TAMPA, Fla — Gov. Ron DeSantis is promising to protect the rights of Floridians in a special legislative session on Nov. 15.
In a press conference Monday morning in Zephyrhills, DeSantis said a handful of bills had been proposed to stop OSHA's vaccine rule for businesses with 100 employees or more, local businesses from enacting their own mandates, schools from enforcing vaccines, masks or quarantines if a student is healthy and vaccine passports in the state.
10 Tampa Bay went to four experts for a sharper insight into how the session could impact the state. The first two are from Stetson University College of Law.
"We have a classic constitutional conundrum," Ciara Torres-Spelliscy with Stetson said.
She said a rule like OSHA's is legally-based on previous rulings from the Supreme Court.
"In a case called king from 1922, the Supreme Court upheld vaccine mandates," Torres-Spelliscy said. "Then, in a later case, in 1944, the supreme court also made it clear that religious exemptions don't extend to putting the community at risk of their health or even of death."
She and her colleague from Stetson Law, Louis Virelli, say the state's challenge on OSHA's rule may not hold up, but any new laws passed in the special session for businesses and schools could stand.
"They're both making choices that are limits on people's freedom," Virelli said. "Everything that government does is a limit on somebody's choice. Those decisions wouldn't be affected by what's going on with the OSHA mandate or the Department of Human Service's rule about health care workers being vaccinated. The state of Florida has the right to regulate its own businesses, as long as it doesn't conflict with valid federal law."
Meanwhile, doctors from USF Health say safety measures are still needed and would be beneficial.

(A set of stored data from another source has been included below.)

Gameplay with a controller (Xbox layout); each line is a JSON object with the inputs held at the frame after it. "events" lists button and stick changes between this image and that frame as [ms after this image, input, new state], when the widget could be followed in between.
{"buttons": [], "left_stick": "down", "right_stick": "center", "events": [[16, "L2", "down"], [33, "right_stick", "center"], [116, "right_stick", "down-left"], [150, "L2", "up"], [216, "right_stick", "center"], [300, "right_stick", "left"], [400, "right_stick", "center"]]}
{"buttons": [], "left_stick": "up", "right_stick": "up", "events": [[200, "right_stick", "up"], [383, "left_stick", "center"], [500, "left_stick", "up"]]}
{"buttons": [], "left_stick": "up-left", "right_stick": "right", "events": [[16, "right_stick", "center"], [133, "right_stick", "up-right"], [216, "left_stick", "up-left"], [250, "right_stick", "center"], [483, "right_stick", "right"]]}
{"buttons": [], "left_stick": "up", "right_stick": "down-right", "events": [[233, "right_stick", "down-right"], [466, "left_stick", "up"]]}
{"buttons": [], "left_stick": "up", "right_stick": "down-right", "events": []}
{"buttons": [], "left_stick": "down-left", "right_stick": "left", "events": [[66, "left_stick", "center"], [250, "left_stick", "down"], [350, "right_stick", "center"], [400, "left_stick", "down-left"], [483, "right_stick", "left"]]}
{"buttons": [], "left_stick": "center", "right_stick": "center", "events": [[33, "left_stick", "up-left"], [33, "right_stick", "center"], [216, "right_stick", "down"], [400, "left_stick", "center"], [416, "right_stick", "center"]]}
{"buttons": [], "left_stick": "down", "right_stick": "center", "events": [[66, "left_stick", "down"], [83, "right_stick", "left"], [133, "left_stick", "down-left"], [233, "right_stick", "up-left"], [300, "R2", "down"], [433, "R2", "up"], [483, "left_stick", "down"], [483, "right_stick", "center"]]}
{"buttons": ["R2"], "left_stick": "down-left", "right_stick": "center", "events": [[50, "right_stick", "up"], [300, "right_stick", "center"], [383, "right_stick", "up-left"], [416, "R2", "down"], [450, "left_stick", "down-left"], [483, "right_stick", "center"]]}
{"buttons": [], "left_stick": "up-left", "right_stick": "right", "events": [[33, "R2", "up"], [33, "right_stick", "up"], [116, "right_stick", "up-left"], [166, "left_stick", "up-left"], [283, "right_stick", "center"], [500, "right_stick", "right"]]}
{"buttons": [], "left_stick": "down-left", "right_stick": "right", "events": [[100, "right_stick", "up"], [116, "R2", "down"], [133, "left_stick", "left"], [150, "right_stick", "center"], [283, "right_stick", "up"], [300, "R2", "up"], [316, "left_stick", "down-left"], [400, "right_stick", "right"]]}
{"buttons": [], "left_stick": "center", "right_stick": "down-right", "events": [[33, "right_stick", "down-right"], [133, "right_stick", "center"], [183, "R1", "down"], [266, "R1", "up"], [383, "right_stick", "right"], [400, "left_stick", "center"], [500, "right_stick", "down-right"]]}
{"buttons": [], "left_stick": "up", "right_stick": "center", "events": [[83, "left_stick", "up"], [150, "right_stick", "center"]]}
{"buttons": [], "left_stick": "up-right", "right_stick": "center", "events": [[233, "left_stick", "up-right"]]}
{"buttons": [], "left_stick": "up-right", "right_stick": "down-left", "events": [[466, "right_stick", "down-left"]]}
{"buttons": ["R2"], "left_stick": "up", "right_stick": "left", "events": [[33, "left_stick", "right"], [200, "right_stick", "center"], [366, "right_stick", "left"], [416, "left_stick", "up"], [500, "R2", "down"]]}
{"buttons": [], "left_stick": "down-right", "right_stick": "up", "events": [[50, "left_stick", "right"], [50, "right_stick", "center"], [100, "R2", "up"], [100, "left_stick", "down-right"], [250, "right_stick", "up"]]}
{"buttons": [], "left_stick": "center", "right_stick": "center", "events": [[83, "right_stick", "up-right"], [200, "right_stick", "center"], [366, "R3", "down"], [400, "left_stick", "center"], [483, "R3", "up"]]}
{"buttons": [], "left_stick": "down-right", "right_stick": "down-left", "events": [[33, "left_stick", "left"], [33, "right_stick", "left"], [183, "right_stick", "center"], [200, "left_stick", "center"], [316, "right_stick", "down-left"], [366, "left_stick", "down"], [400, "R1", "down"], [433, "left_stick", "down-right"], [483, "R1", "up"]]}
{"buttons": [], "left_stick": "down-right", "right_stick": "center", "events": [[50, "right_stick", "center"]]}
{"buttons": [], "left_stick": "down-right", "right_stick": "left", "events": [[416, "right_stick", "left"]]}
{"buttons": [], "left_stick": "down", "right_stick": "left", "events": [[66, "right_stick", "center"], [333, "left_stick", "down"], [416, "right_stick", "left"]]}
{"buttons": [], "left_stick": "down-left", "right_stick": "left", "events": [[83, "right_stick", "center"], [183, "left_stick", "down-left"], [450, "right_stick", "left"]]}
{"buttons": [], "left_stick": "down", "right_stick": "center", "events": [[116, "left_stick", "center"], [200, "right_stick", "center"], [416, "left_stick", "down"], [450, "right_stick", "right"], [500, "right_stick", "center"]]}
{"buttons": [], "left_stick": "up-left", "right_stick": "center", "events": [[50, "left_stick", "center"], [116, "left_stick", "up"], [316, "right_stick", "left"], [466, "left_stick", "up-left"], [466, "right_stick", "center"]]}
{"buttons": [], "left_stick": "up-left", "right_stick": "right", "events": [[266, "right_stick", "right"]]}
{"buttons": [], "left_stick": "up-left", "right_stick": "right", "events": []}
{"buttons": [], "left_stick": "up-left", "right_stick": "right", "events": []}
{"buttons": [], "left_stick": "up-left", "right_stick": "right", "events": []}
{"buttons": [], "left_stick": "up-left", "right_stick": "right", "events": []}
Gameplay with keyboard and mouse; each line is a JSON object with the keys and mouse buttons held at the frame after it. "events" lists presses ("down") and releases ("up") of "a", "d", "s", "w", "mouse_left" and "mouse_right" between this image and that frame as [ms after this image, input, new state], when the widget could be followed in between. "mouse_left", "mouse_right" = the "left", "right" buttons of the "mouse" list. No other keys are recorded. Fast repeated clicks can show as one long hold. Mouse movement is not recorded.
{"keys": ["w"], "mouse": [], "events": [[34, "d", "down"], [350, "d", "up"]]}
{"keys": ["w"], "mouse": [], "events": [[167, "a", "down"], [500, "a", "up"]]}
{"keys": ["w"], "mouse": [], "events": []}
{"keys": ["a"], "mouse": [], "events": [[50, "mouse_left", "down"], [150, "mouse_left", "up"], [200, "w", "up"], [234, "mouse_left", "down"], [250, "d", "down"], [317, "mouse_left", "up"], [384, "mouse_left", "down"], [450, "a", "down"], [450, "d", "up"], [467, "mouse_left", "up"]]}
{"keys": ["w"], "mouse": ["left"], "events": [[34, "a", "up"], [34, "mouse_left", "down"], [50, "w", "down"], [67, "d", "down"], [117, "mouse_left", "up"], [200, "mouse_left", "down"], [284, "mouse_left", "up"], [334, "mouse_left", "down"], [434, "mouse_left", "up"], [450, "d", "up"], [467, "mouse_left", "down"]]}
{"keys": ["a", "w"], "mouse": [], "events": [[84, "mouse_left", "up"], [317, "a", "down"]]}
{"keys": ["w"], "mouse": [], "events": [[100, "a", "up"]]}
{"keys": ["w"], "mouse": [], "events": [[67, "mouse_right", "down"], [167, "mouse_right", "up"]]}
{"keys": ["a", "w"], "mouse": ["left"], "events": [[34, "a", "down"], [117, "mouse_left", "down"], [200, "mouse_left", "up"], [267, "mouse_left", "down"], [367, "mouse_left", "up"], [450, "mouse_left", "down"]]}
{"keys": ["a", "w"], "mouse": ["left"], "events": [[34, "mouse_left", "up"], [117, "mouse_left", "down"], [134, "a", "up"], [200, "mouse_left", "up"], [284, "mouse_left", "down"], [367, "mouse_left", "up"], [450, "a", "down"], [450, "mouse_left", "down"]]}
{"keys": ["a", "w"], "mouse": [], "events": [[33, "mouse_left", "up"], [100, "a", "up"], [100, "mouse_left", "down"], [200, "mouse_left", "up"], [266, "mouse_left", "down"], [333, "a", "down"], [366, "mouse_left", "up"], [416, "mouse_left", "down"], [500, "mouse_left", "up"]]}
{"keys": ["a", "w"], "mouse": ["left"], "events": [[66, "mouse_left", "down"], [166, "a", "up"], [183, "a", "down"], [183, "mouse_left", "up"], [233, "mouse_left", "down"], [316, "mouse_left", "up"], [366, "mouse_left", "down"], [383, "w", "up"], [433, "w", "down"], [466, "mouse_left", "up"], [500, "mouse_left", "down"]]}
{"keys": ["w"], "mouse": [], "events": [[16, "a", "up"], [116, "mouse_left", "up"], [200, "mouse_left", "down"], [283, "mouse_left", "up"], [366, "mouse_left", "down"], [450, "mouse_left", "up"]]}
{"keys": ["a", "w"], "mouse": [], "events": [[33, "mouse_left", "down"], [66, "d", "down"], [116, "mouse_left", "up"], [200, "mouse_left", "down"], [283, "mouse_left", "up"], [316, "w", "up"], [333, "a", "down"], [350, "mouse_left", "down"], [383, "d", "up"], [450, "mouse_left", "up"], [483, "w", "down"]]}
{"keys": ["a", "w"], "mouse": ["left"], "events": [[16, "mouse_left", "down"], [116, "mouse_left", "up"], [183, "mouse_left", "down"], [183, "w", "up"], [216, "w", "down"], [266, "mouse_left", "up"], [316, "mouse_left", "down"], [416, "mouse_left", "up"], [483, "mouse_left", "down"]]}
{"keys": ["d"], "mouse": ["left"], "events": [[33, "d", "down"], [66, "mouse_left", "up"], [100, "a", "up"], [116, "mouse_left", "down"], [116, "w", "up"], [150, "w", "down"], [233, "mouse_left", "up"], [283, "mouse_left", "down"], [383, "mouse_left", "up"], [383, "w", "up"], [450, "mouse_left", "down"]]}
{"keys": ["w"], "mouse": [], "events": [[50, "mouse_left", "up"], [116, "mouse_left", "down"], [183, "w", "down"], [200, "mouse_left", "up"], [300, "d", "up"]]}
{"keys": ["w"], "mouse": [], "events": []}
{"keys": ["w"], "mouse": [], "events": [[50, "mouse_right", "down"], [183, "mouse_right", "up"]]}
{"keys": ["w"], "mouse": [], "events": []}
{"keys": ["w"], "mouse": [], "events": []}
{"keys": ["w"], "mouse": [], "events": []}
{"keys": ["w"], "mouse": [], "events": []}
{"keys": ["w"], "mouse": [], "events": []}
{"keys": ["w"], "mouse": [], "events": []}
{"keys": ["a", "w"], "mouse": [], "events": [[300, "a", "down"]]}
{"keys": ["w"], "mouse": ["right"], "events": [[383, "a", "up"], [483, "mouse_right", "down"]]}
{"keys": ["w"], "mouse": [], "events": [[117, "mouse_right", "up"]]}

"The problem is, we let our guard down last year, and right about this time the thing started ticking up," Dr. Michael Teng said. "If you look at our national numbers, we're not going that much down anymore."
He's concerned an uptick abroad will make its way to the U.S. as it has in the past.
"They're having the beginning of a fourth wave, at the same time that we are opening up for international travel," Teng said. "This is not a great thing to try to prevent people from getting the vaccine."
The doctors say the state's herd immunity needs to be the highest it can be to prevent another wave of the virus.
"There are people out there who are not going to be able to take the vaccine," Dr. Tom Unnasch said. "They might be allergic to a component in the vaccine or they do take the vaccine and it doesn't work. In order for us to protect those people, we all have to do the right thing and get vaccinated to make sure that we're not the one who's going to be giving them this virus."